My Advanced Composition students have given me an outstanding semester, as they often do (this is a course for those in the writing minor). The following is the letter I've enclosed in their final portfolio.
I wish I could thank each of you individually for the specific ways you have encouraged me this semester; but, since time doesn’t allow, please accept this – because what I have to say applies, as it so rarely can, to each one of you.
During a semester rife with personal difficulties that often weighed me down and made ordinary work seem almost beyond bearing, you have made this class an oasis of joy and hope. You have come prepared and eager, challenged and challenging, with humility and cheerful spirits. You trusted me, doing the assigned work with the assumption that it had a purpose whether you always understood it or not, you came with willing hearts expecting and loving to learn – and this allowed me to trust you, to know that you would learn, without my having to constantly expend energy seeking ways to make and keep you interested and involved. For that most invaluable gift, I thank you, as well as for the gifts of your prayers and encouragement, smiles in the hallway and chats in my office. Your love for your Lord has cast light on my way at many unexpected, now cherished, moments.
At the end of my first-semester freshman English class, my professor – a man not given to flattery – told me, “Keep writing; you’ve got what it takes.” Those have kept me going through many discouraging times. I do not repeat them lightly, or to just anyone, for flattery is destructive. But I can say to each of you in this class: “Keep writing.” Every one of you has the ability to do more than merely competent writing, and if you have the desire – if God has given you the desire and you have the commitment and discipline to pursue it with passion – you can serve your neighbors with this ability in profound ways. Whether your writing in the future is missionary newsletters, magazine articles, academic studies, memoirs for your family to enjoy, books read by millions, letters to the editor or letters to your grandchildren – you have the ability to touch hearts and minds through the truths you convey with the written word.
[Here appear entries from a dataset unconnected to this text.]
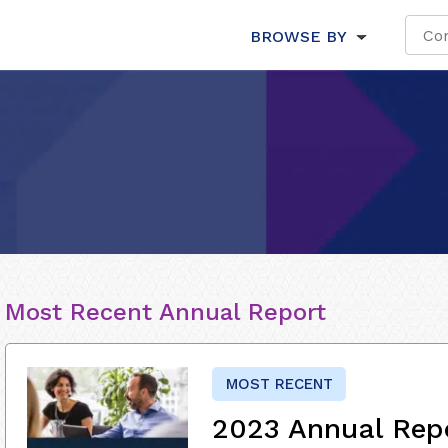
BROWSE BY
Most Recent Annual Report
MOST RECENT
2023 Annual Rep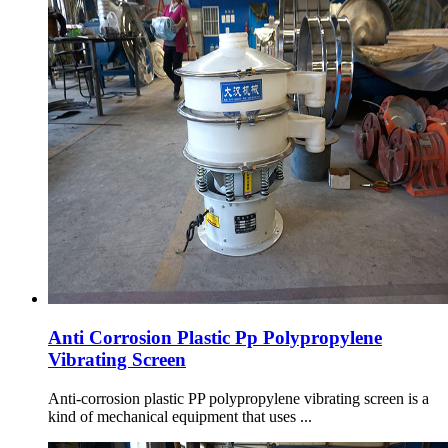
Anti Corrosion Plastic Pp Polypropylene
Vibrating Screen
Anti-corrosion plastic PP polypropylene vibrating screen is a
kind of mechanical equipment that uses ...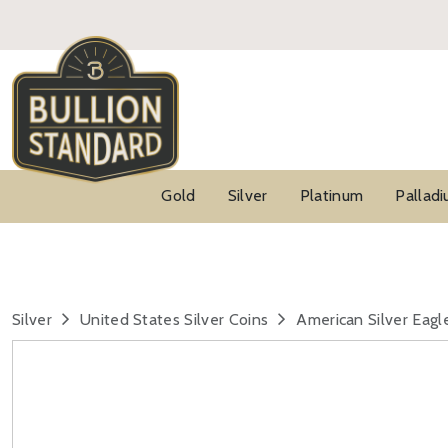
Gold
Silver
Platinum
Pallad
Silver
United States Silver Coins
American Silver Eagl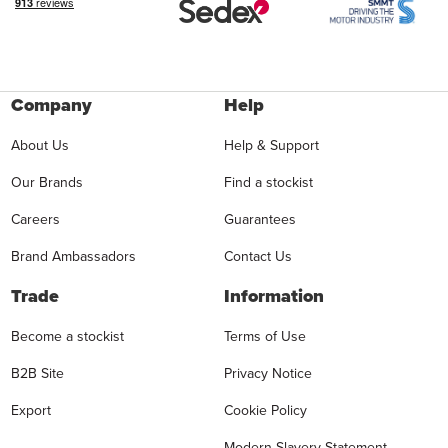
Company
Help
About Us
Help & Support
Our Brands
Find a stockist
Careers
Guarantees
Brand Ambassadors
Contact Us
Trade
Information
Become a stockist
Terms of Use
B2B Site
Privacy Notice
Export
Cookie Policy
Modern Slavery Statement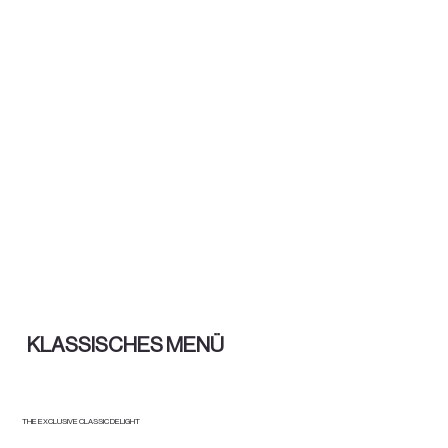
KLASSISCHES MENÜ
THE EXCLUSIVE CLASSIC DELIGHT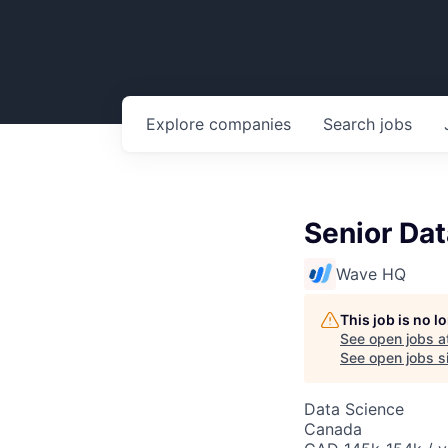
Explore
companies
Search
jobs
Senior Dat
Wave HQ
This job is no 
See open jobs a
See open jobs si
Data Science
Canada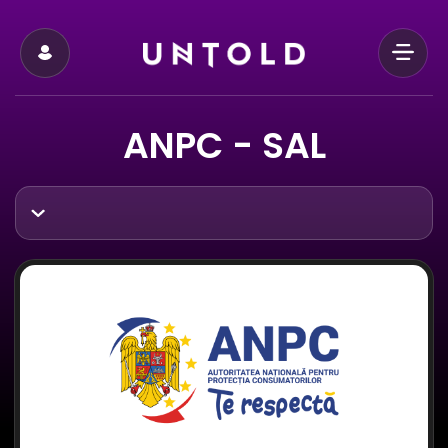
ANPC - SAL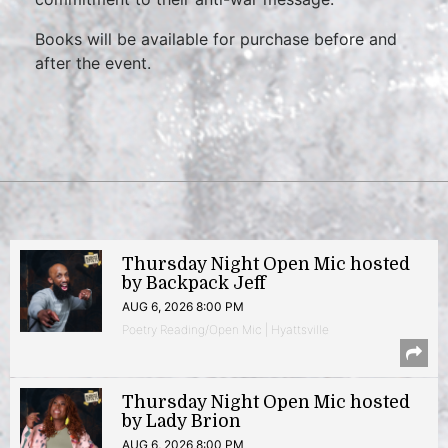
Books will be available for purchase before and
after the event.
Thursday Night Open Mic hosted
by Backpack Jeff
AUG 6, 2026 8:00 PM
Poetry Reading/Open Mic | Hyattsville
Thursday Night Open Mic hosted
by Lady Brion
AUG 6, 2026 8:00 PM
Lately I’ve been revisiting Thomas Merton’s meditations in No Man is an Island. He has much to say about this journey we’re on which helps me to remember who I am and why, and which draws me to desire the One who knows me and loves me as no one under the sun can. The past several days, I’ve kept re-reading the final chapter, “Silence.” Certain of his words seem especially apropos for those who are called to the vocation of wordsmithing:
“If our life is poured out in useless words we will never hear anything in the depths of our hearts, where Christ lives and speaks in silence. We will never be anything, and in the end, when the time comes for us to declare who and what we are, we shall be found speechless at the moment of crucial decision: for we shall have said everything and exhausted ourselves in speech before we had anything to say.”
But on the other hand:
“If we fill our lives with silence, then we live in hope, and Christ lives in us and gives our virtues much substance. Then, when the time comes, we confess Him openly before men, and our confession has much meaning because it is rooted in deep silence. It awakens the silence of Christ in the heart of those who hear us, so that they themselves fall silent and begin to wonder and to listen. For they have begun to discover their true selves [in Christ].”
May your Christmas break contain silences in which you hear the voice of the One whose coming we celebrate, calling you into oneness with Him so that He can make you more fully yourself. Take great joy always in words, but bathe your words in silence before the Word Himself, and let Him tell you when to speak before men what He has shown you, what He has made you.